** Begin Page extract **
I have seen $$\int_0^\infty \frac{\cos(x)}{x^2+1} \, dx=\frac{\pi}{2e}$$ evaluated in various ways.
It's rather popular when studying CA.
But, what about $$\int_0^\infty \frac{\sin(x)}{x^2+1} \, dx\,\,?$$
This appears to be trickier and more challenging.
I found that it has a closed form of
$$\cosh(1)\operatorname{Shi}(1)-\sinh(1)\text{Chi(1)}\,\,,\,\operatorname{Shi}(1)=\int_0^1 \frac{\sinh(x)}{x}dx\,\,,\,\, \text{Chi(1)}=\gamma+\int_0^1 \frac{\cosh(x)-1}{x} \, dx$$
which are the hyperbolic sine and cosine integrals, respectively.
It's an odd function, so
$$\int_{-\infty}^\infty \frac{\sin(x)}{x^2+1} \, dx=0$$
But, does anyone know how the former case can be done? Thanks a bunch.
** End Page extract **
Exercise tasks:
1/ Set down the part of the forum post on the integral that starts at "It's rather popular" and ends at "cosine integrals, respectively.".
2/ Translate this sentence from the forum post on the integral into Spanish: "This appears to be trickier and more challenging."
The records are material separate from the forum post.
** Begin Data provided **
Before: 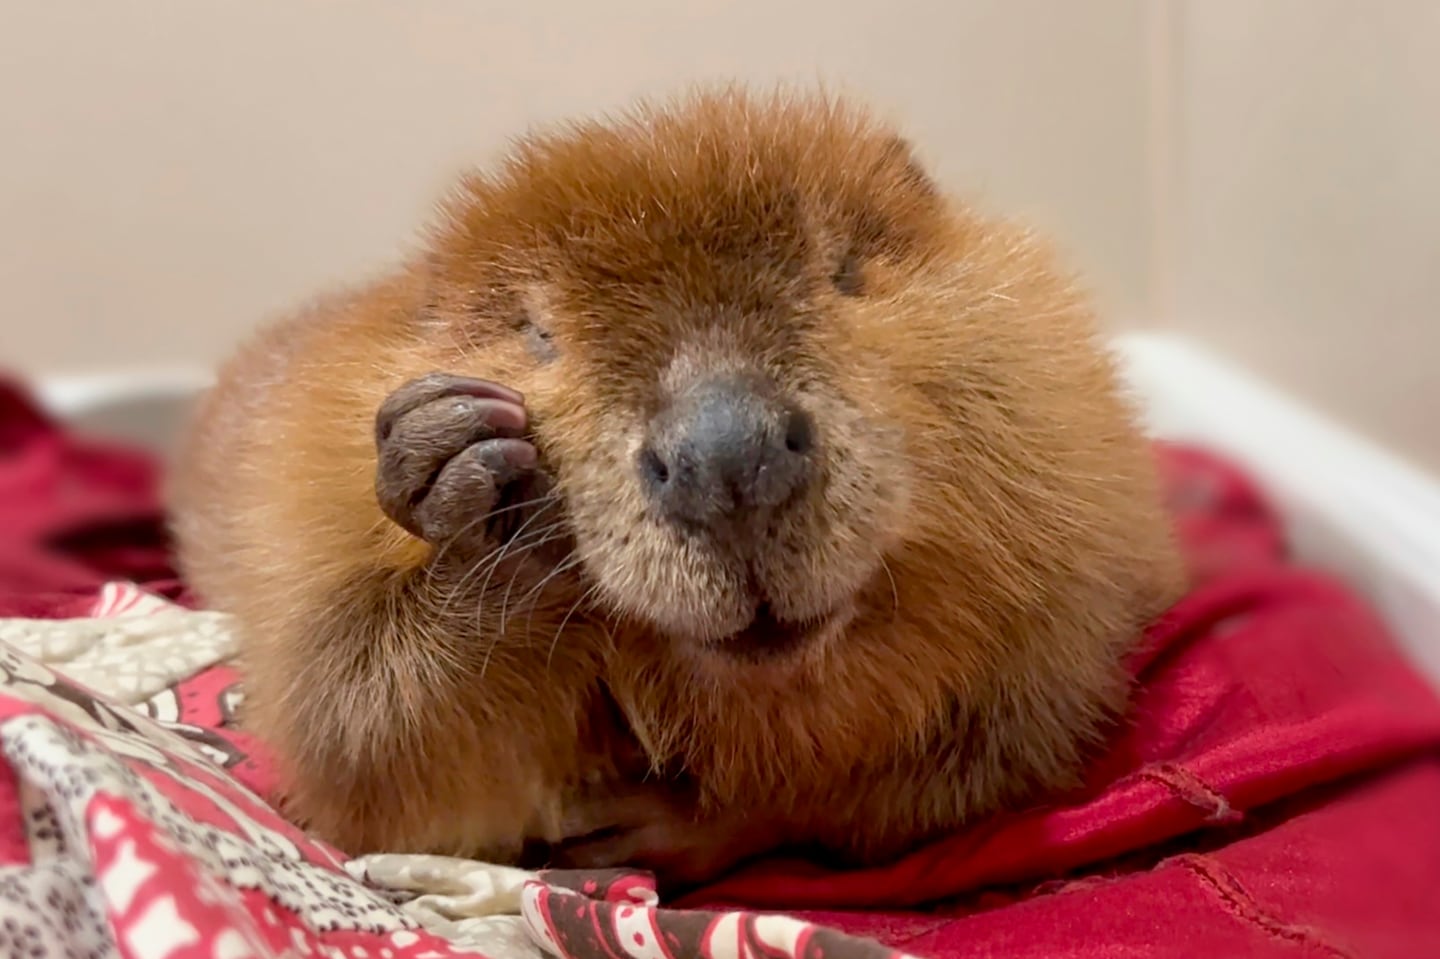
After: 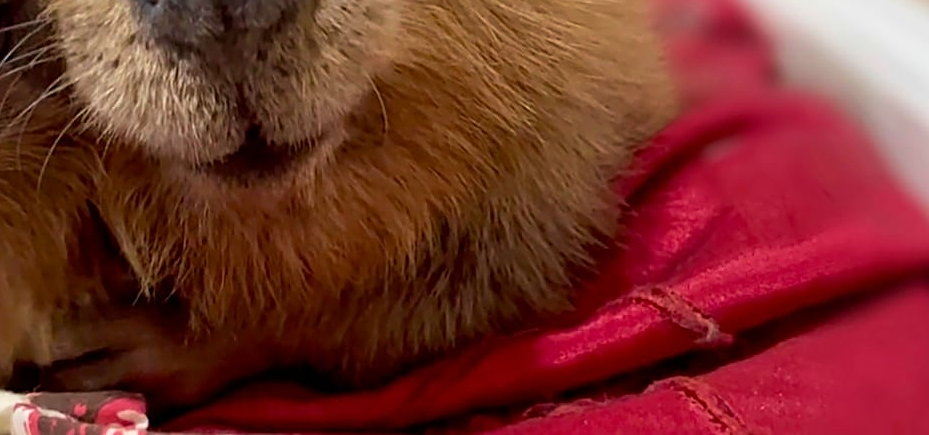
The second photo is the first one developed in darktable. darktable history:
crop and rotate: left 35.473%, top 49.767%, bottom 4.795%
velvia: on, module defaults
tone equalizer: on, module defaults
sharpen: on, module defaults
** End Data provided **
** Begin Data provided **
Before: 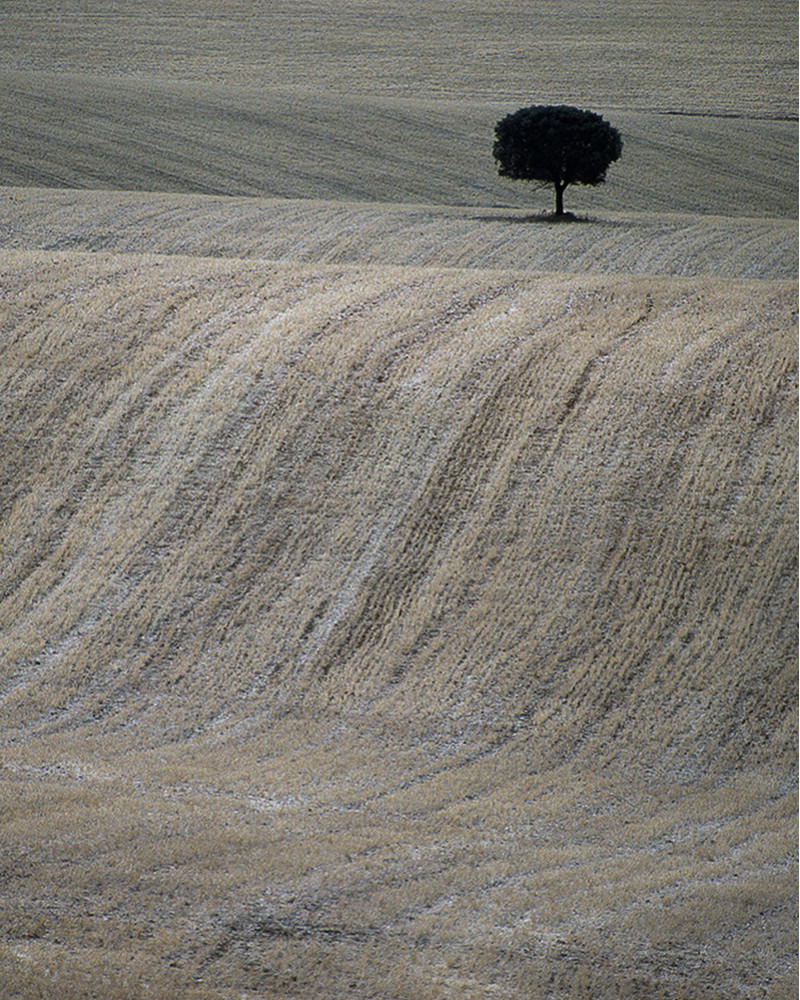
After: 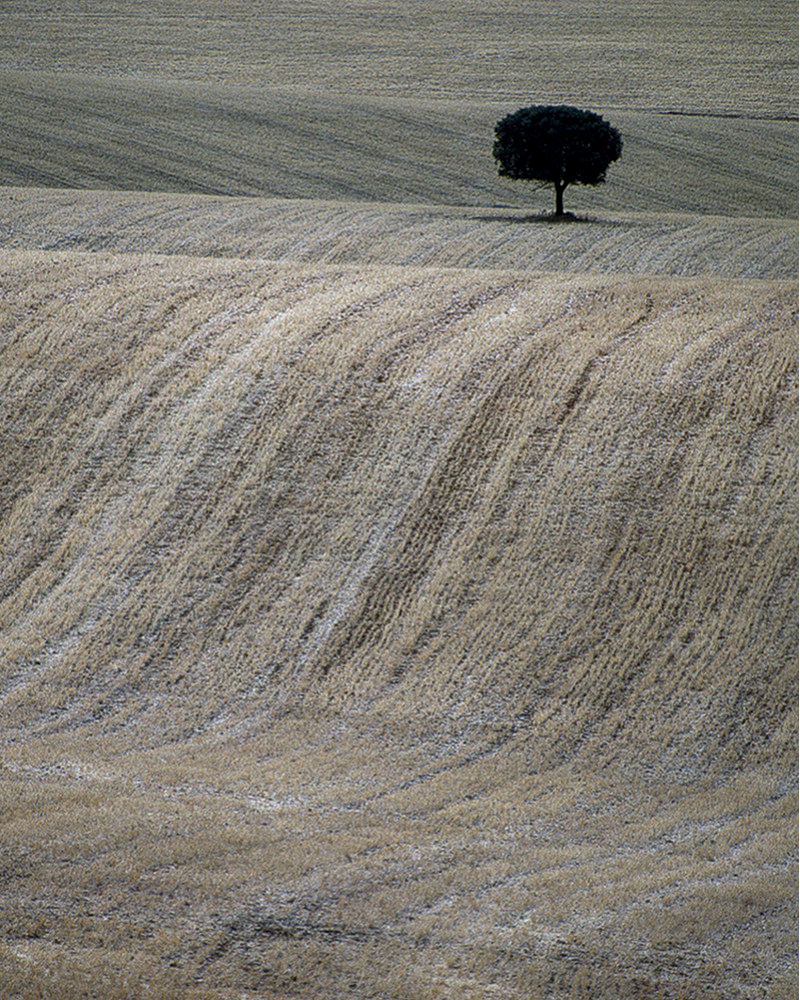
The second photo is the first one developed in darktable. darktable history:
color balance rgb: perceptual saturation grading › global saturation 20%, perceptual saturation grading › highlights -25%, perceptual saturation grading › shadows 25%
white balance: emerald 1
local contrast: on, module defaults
** End Data provided **
Task results:
1/
It's rather popular when studying CA.
But, what about $$\int_0^\infty \frac{\sin(x)}{x^2+1} \, dx\,\,?$$
This appears to be trickier and more challenging.
I found that it has a closed form of
$$\cosh(1)\operatorname{Shi}(1)-\sinh(1)\text{Chi(1)}\,\,,\,\operatorname{Shi}(1)=\int_0^1 \frac{\sinh(x)}{x}dx\,\,,\,\, \text{Chi(1)}=\gamma+\int_0^1 \frac{\cosh(x)-1}{x} \, dx$$
which are the hyperbolic sine and cosine integrals, respectively.

2/ Esto parece ser más complicado y más desafiante.